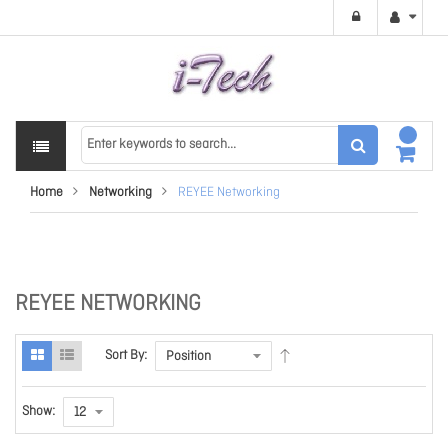
Home
Networking
REYEE Networking
REYEE NETWORKING
Sort By:
Show:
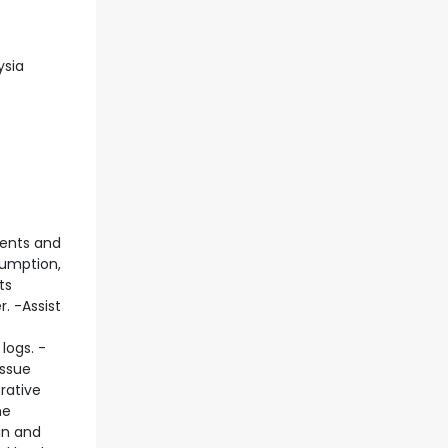
ysia
ments and
sumption,
ts
. -Assist
logs. -
issue
rative
he
in and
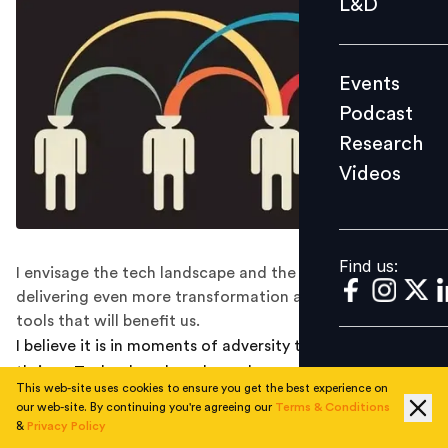
L&D
Podcast
Research
Events
Videos
Podcast
Research
Videos
Find us:
Find us:
I envisage the tech landscape and the hybrid leaders
delivering even more transformation and even more
tools that will benefit us.
I believe it is in moments of adversity that innovation
thrives. Technology has always been a sector of rapid
This web-site uses cookies to ensure you get the best experience on
growth and the pandemic forced the acceleration of
our web-site. By continuing you're agreeing our
Terms & Conditions
tech at an unprecedented rate. Almost overnight, the
&
Privacy Policy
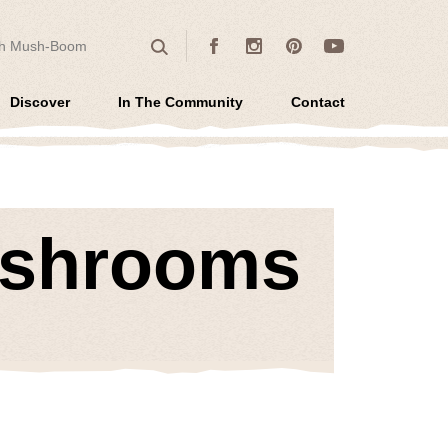
 for:
Facebook
Instagram
Pinterest
Youtube
Search
Discover
In The Community
Contact
ushrooms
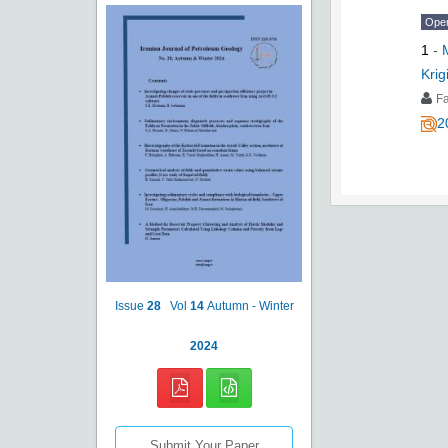
Ope
1
-
Krig
Fa
2
Issue
28
Vol
14
Autumn - Winter
2024
Submit Your Paper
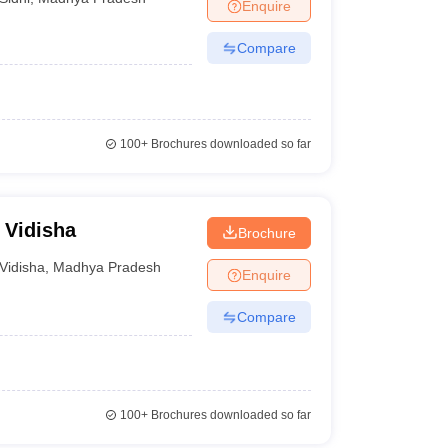
Enquire
Compare
100+
Brochures downloaded so far
 Vidisha
Brochure
Vidisha
,
Madhya Pradesh
Enquire
Compare
100+
Brochures downloaded so far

Instructions for the task
How many lines in the listing above contain the string "site" with the same capitalization? Reply with the number only.

Response area
2